Contrary to the Family Court's determination, the petitioner established by a fair preponderance of the evidence that the respondent committed the family offense of harassment in the second degree based on a text message sent by him to the petitioner on October 23, 2016. A person is guilty of harassment in the second degree when, "with intent to harass, annoy or alarm another person[,] he or she ... subjects such person to physical contact, or attempts or threatens to do the same" ( Penal Law § 240.26[1] ). The intent element may be inferred from the surrounding circumstances (see Matter of Putnam v. Jenney , 168 A.D.3d 1155, 1155, 90 N.Y.S.3d 678 ; Matter of Washington v. Washington , 158 A.D.3d 717, 718, 70 N.Y.S.3d 560 ). Furthermore, "[a] single incident is legally sufficient to support a finding of harassment in the second degree" ( Matter of Polizzi v. McCrea , 129 A.D.3d 733, 734, 10 N.Y.S.3d 568 [internal quotation marks omitted] ).

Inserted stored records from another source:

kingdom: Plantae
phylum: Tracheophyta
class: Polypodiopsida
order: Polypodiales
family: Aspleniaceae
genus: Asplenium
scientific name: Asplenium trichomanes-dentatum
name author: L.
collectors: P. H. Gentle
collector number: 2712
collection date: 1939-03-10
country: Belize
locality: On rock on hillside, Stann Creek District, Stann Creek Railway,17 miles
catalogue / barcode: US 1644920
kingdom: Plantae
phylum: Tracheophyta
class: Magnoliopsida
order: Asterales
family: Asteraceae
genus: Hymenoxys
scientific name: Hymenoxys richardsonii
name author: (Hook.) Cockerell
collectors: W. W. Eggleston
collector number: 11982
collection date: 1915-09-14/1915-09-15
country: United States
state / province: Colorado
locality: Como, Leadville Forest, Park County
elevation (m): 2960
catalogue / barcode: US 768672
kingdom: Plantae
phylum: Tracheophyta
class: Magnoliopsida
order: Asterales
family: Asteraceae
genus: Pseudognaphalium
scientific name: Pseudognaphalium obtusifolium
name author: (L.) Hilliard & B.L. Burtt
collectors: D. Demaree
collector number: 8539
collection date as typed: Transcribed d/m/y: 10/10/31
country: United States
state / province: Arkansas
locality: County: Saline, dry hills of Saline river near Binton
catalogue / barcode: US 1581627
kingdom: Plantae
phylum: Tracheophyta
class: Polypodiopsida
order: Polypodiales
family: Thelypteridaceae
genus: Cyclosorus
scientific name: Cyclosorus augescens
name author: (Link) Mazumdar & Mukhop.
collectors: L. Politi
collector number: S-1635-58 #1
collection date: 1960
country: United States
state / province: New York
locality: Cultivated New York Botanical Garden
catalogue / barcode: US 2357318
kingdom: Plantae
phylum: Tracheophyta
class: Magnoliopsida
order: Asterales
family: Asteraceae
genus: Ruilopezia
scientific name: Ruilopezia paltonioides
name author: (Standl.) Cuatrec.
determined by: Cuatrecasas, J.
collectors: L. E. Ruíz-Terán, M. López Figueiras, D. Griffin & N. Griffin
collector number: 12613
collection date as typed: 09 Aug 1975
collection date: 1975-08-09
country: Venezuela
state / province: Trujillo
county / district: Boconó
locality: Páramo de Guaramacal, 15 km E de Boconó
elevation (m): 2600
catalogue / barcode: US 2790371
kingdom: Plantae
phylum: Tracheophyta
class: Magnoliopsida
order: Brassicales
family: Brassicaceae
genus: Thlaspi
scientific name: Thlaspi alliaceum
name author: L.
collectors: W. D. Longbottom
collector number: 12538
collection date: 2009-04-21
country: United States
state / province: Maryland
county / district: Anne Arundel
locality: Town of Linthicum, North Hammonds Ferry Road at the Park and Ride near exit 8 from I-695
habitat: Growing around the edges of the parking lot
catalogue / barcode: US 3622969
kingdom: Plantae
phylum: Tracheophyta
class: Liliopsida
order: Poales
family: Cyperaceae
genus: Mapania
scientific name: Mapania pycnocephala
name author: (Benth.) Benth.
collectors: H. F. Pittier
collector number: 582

Here, the text message, which was indisputably sent by the respondent to the petitioner, contained a genuine threat of physical harm, and the evidence adduced at the hearing adequately demonstrated that it was reasonable for the petitioner to take the threat seriously since it was sent during a period of extreme marital discord. The respondent's intent to commit harassment in the second degree is properly inferred from the surrounding circumstances (see Penal Law § 240.26[1] ; Matter of Mullings v. Mullings , 168 A.D.3d 850, 851, 89 N.Y.S.3d 905 ; Matter of Washington v. Washington , 158 A.D.3d 717, 718, 70 N.Y.S.3d 560 ; Matter of Salazar v. Melendez , 97 A.D.3d 754, 755, 948 N.Y.S.2d 673 ; People v. Vega , 95 A.D.3d 773, 945 N.Y.S.2d 288 ; cf. People v. Dietze , 75 N.Y.2d 47, 51, 550 N.Y.S.2d 595, 549 N.E.2d 1166 ; Paruchuri v. Akil , 156 A.D.3d 712, 714, 66 N.Y.S.3d 326 ). Accordingly, the court should have granted that branch of the petition which was based on the allegation that the respondent committed an act constituting the family offense of harassment in the second degree based on that text message.
Under the circumstances of this case, the issuance of an order of protection directing the respondent to refrain from harassment and threats against the petitioner is appropriate to advance the purpose of, among other reasons, ending the family disruption (see Family Ct Act §§ 812[2][b] ; 842; see generally Matter of Doris M. v. Yarenis P., 161 A.D.3d 502, 503, 76 N.Y.S.3d 47 ; Matter of Shank v. Shank, 155 A.D.3d 875, 877, 63 N.Y.S.3d 719 ; Matter of Millie S. v. Thomas S., 60 Misc.3d 493, 499–500, 77 N.Y.S.3d 829 [Fam. Ct., Kings County). Accordingly, we remit the matter to the Family Court, Queens County, for the entry of an appropriate order of protection.
The petitioner's remaining contentions are without merit
CHAMBERS, J.P., COHEN, DUFFY and IANNACCI, JJ., concur.